I had prepared quite well for all sorts of interviews and so, I was confident that be it Tower or Samsung, I would be able to crack them both. But as I had mentioned above, due to the institute internship rules, I was supposed to stop my Samsung interview process in case Tower hired me.
Confused as I was, I messaged a senior who is my mentor in college. He advised that I should appear for Tower interviews and do well as well and later, tell them politely that I have ongoing interview procedure with Samsung and that I would prefer Samsung.
Fine. Such an accomplished senior says so. Must be right.

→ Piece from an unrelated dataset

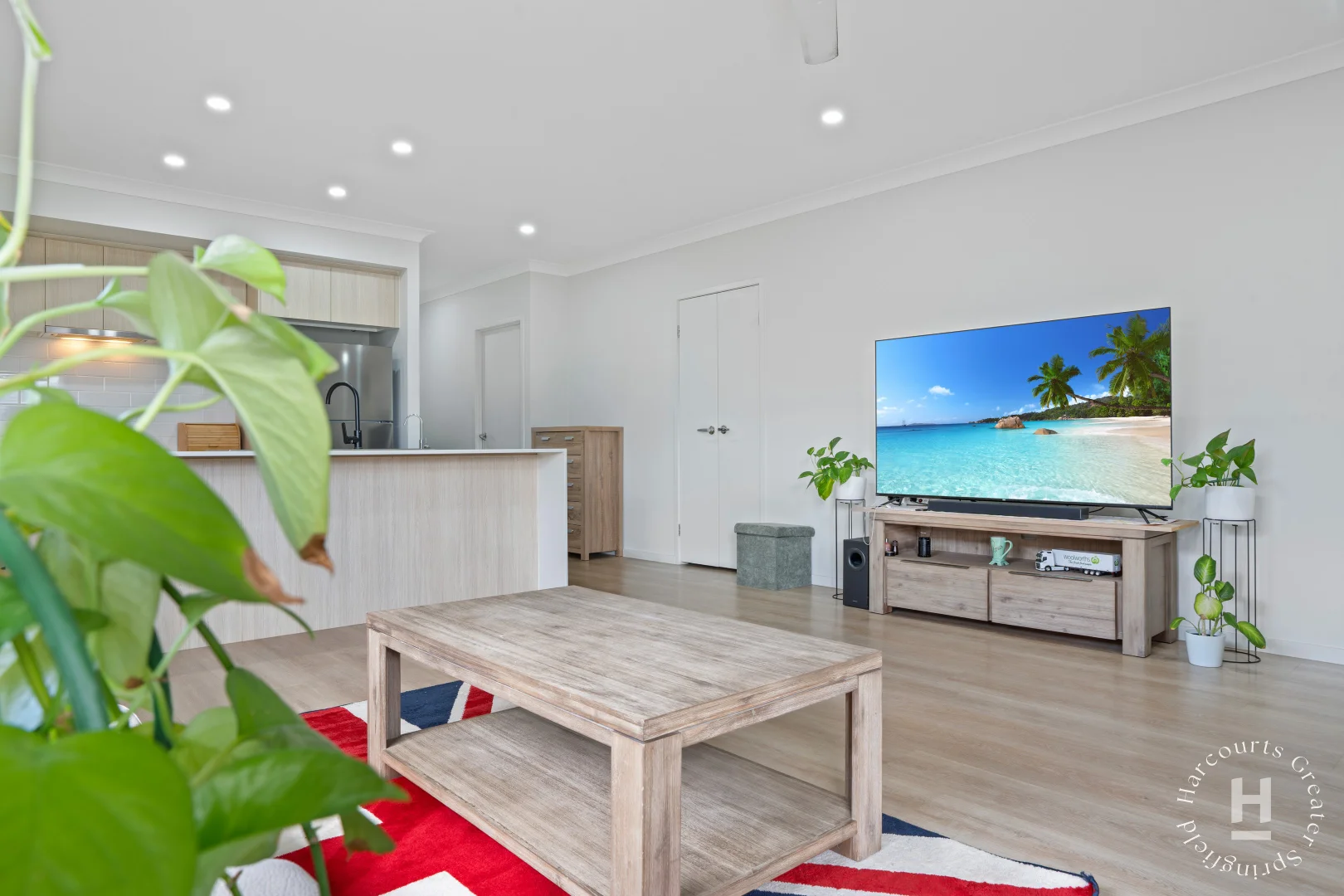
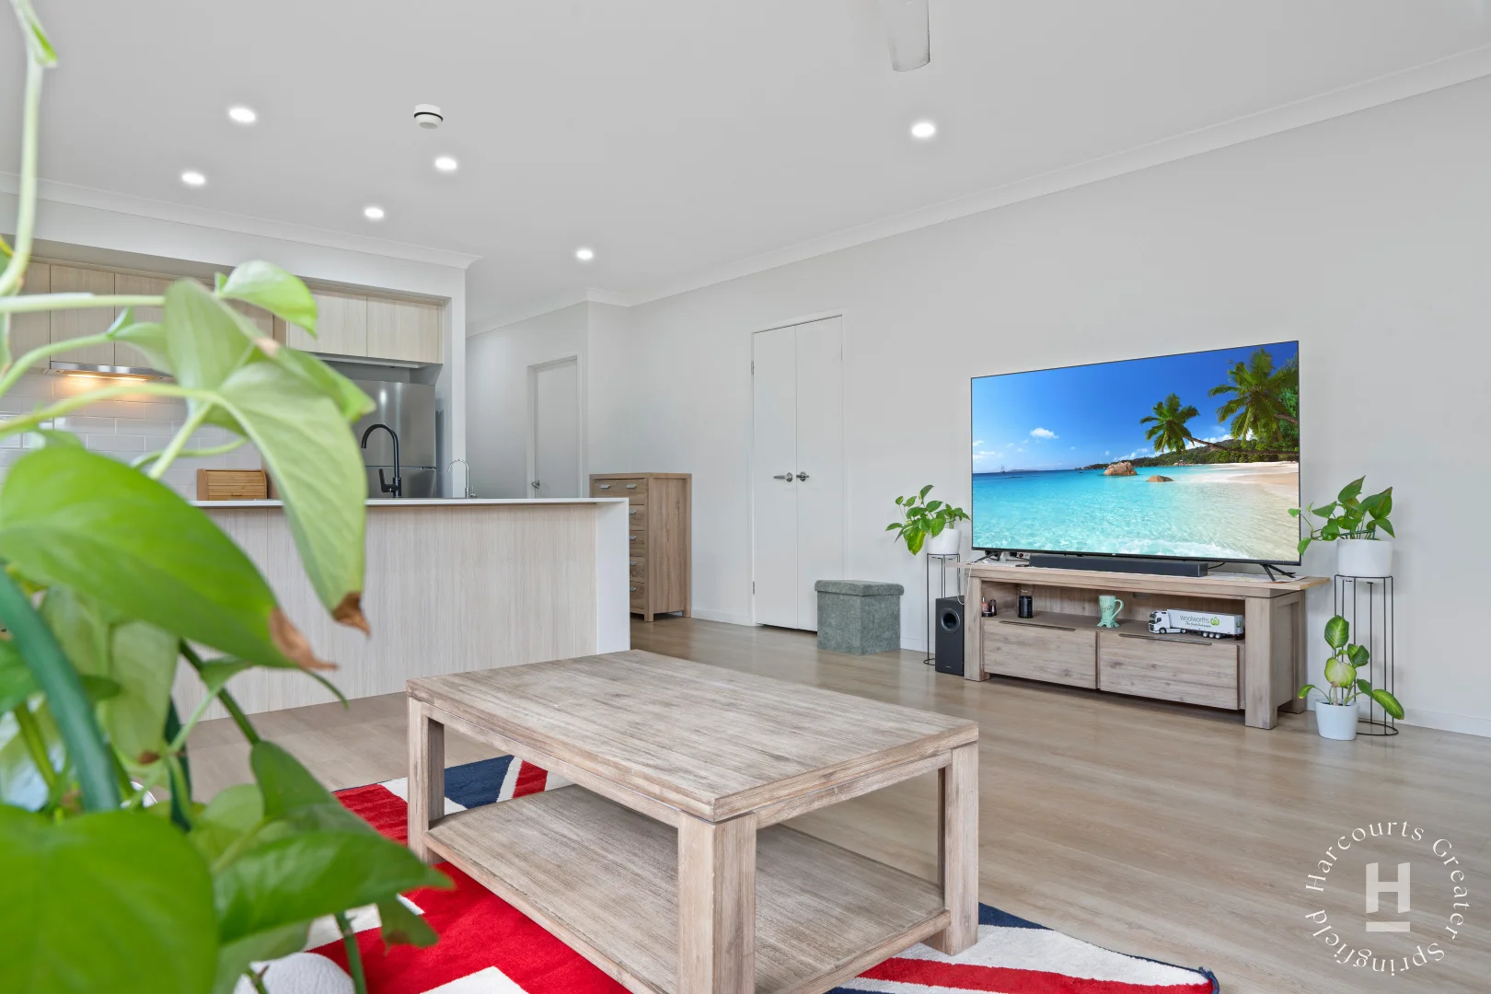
+ smoke detector [413,103,445,131]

I agreed to what he said and did the same. Except that things went wrong. The interviews went exceedingly well and the hiring manager was after my life to hire me. He called me after the interviews and told me that the Software Engineer who interviewed me gave excellent feedback. He assured me of a great project. I was fighting him and telling him that by no means I would join Tower Research, but he was hell-bent.
Finally, I asked him to kindly provide me 15 minutes of his time before sending the final confirmation to the institute about me getting hired. He was polite enough to agree. During these 15 minutes, I was trying to take help from parents and seniors on what could I do. As I was on a call with my mother, a friend came and congratulated me for my selection in Tower. All of this happened within 15 minutes.
Later I ended up getting a great off-campus internship at Rubrik and turned down Tower. It was, however, a bitter-sweet experience.